Buhmann J M, Malik J, Perona P
Institut für Informatik, Universität Bonn, 53117 Bonn, Germany.
Proc Natl Acad Sci U S A. 1999 Dec 7;96(25):14203-4. doi: 10.1073/pnas.96.25.14203.
Vision extracts useful information from images. Reconstructing the three-dimensional structure of our environment and recognizing the objects that populate it are among the most important functions of our visual system. Computer vision researchers study the computational principles of vision and aim at designing algorithms that reproduce these functions. Vision is difficult: the same scene may give rise to very different images depending on illumination and viewpoint. Typically, an astronomical number of hypotheses exist that in principle have to be analyzed to infer a correct scene description. Moreover, image information might be extracted at different levels of spatial and logical resolution dependent on the image processing task. Knowledge of the world allows the visual system to limit the amount of ambiguity and to greatly simplify visual computations. We discuss how simple properties of the world are captured by the Gestalt rules of grouping, how the visual system may learn and organize models of objects for recognition, and how one may control the complexity of the description that the visual system computes.

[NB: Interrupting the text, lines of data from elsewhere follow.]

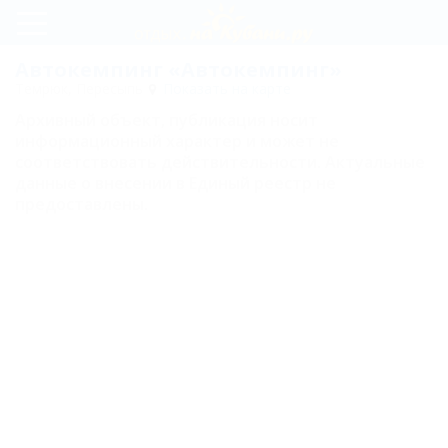
Регистрация
Автокемпинг «Автокемпинг»
Темрюк, Пересыпь
Показать на карте
Вход
Архивный объект, публикация носит
информационный характер и может не
Автокемпинг
соответствовать действительности. Актуальные
данные о внесении в Единый реестр не
предоставлены.
Карта
Отзывы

视觉从图像中提取有用信息。重建我们周围环境的三维结构并识别其中的物体是我们视觉系统最重要的功能之一。计算机视觉研究人员研究视觉的计算原理,旨在设计能够重现这些功能的算法。视觉是困难的:根据光照和视角的不同,相同的场景可能会产生非常不同的图像。通常,原则上必须分析天文数字般的假设才能推断出正确的场景描述。此外,根据图像处理任务的不同,图像信息可能会在不同的空间和逻辑分辨率级别上被提取。对世界的了解使视觉系统能够限制模糊性的数量,并大大简化视觉计算。我们将讨论格式塔分组规则如何捕捉世界的简单属性,视觉系统如何学习和组织用于识别的物体模型,以及如何控制视觉系统计算的描述的复杂性。